*Passage provided*:
******

Thorarin went on, we are told, to write many drapas about Canute the Great, and to judge by the fragments that have survived they were all boastful, one-sided and dull, like any military communique or Fortune-500 annual report today. They read much like the wall inscriptions left by Pharaohs and Great Kings in Egypt and Mesopotamia, which are our principal source for the early history of civilization. The prudent historian will approach them, like any official document from the time of Hammurabi to our own, with cautious skepticism.

            Outside of such official documents, what source would the early historians have for their narratives?. They could have gossip, which was all around them, prime and living evidence of what was going on in the world. But they could not write it down, because it did not deal in the appropriately serious manner with the serious deeds of King Hammurabi or King Canute..

            Yet it was always there, straining to break loose, and every so often it did break loose, to throw a sudden shaft of vivid light on the drab pages of official history.

            Perhaps the earliest, certainly the brightest, of these shafts come in an unexpected place, shining in the middle of the bloodthirsty chauvinist ramblings of the books of Samuel in the Old Testament.

            Instead of the timeless hieratic figures in the early books, like God, Noah, Father Abraham, Moses the Law Giver, Samson the Superman, there pop out suddenly passages dealing with what look and sound like real people facing the problems of daily life. Here is King Saul, in 1 Samuel, xx, denouncing the shameless liaison of his son Jonathan and the shepherd boy David and sounding like any modern father who discovers what his kids have been up to. “Thou son of a perverse and shameless woman, do I not know that thou hast chosen the son of Jesse to thy own shame and the shame of thy mother's nakedness?”

******

*Task*:
Answer these questions about the passage on early historians above.
(a) Which three words does the passage use to describe Thorarin's drapas about Canute the Great?
(b) In which books of the Old Testament does the passage place the earliest and brightest shafts of light?
(c) In 1 Samuel, xx, whose liaison does King Saul denounce?

******

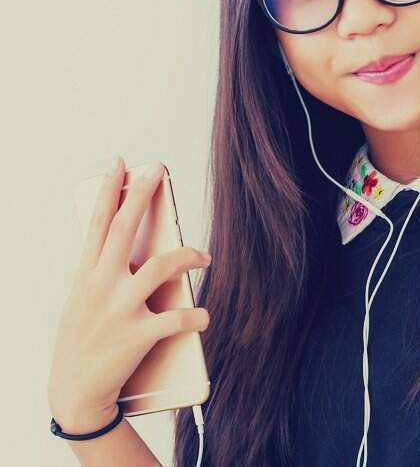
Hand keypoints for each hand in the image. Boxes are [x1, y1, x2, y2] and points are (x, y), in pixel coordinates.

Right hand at [47, 157, 211, 433]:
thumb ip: (103, 274)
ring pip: (159, 267)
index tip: (120, 163)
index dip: (109, 191)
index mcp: (85, 276)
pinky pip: (176, 318)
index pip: (97, 224)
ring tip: (205, 256)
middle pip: (124, 230)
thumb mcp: (83, 301)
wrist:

******

*Result of the task*:
(a) Boastful, one-sided and dull.
(b) The books of Samuel.
(c) The liaison of his son Jonathan and the shepherd boy David.